The Dask-ML has scalable implementations GridSearchCV and RandomSearchCV that are, I believe, drop in replacements for Scikit-Learn. They were developed alongside Scikit-Learn developers.

  • https://ml.dask.org/hyper-parameter-search.html

They can be faster for two reasons:

  • They avoid repeating shared work between different stages of a Pipeline
  • They can scale out to a cluster anywhere you can deploy Dask (which is easy on most cluster infrastructure)

Two things:

  1. Instead of GridSearch try using HyperOpt - it's a Python library for serial and parallel optimization.

  2. I would reduce the dimensionality by using UMAP or PCA. Probably UMAP is the better choice.

After you apply SMOTE:

import umap

dim_reduced = umap.UMAP(
        min_dist=min_dist,
        n_neighbors=neighbours,
        random_state=1234,
    ).fit_transform(smote_output)

And then you can use dim_reduced for the train test split.

Reducing the dimensionality will help to remove noise from the data and instead of dealing with 25 features you'll bring them down to 2 (using UMAP) or the number of components you choose (using PCA). Which should have significant implications on the performance.


There is an easy win in your situation and that is .... start using parallel processing :). dask will help you if you have a cluster (it will work on a single machine, but the improvement compared to the default scheduling in sklearn is not significant), but if you plan to run it on a single machine (but have several cores/threads and "enough" memory) then you can run nested CV in parallel. The only trick is that sklearn will not allow you to run the outer CV loop in multiple processes. However, it will allow you to run the inner loop in multiple threads.
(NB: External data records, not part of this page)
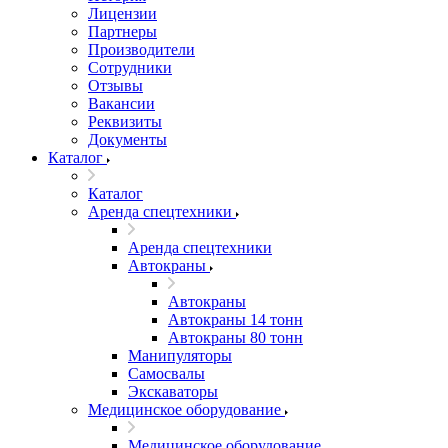
Лицензии
Партнеры
Производители
Сотрудники
Отзывы
Вакансии
Реквизиты
Документы
Каталог
Каталог
Аренда спецтехники
Аренда спецтехники
Автокраны
Автокраны
Автокраны 14 тонн
Автокраны 80 тонн
Манипуляторы
Самосвалы
Экскаваторы
Медицинское оборудование
Медицинское оборудование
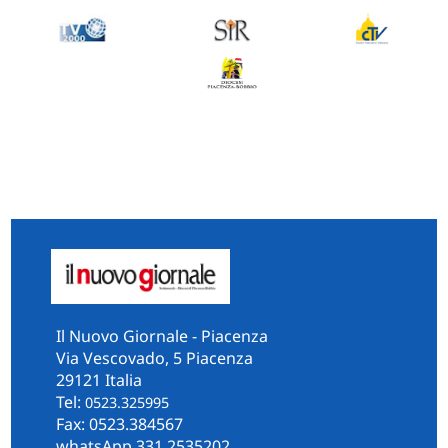
Il Nuovo Giornale - Piacenza
Via Vescovado, 5 Piacenza
29121 Italia
Tel:
0523.325995
Fax: 0523.384567
whatsApp 331.2535202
At the moment you have n_jobs=None in the outer CV loop (that's the default in cross_val_score), which means n_jobs=1 and that's the only option that you can use with sklearn in the nested CV.

However, you can achieve and easy gain by setting n_jobs=some_reasonable_number in all GridSearchCV that you use. some_reasonable_number does not have to be -1 (but it is a good starting point). Some algorithms either plateau on n_jobs=n_cores instead of n_threads (for example, xgboost) or already have built-in multi-processing (like RandomForestClassifier, for example) and there might be clashes if you spawn too many processes.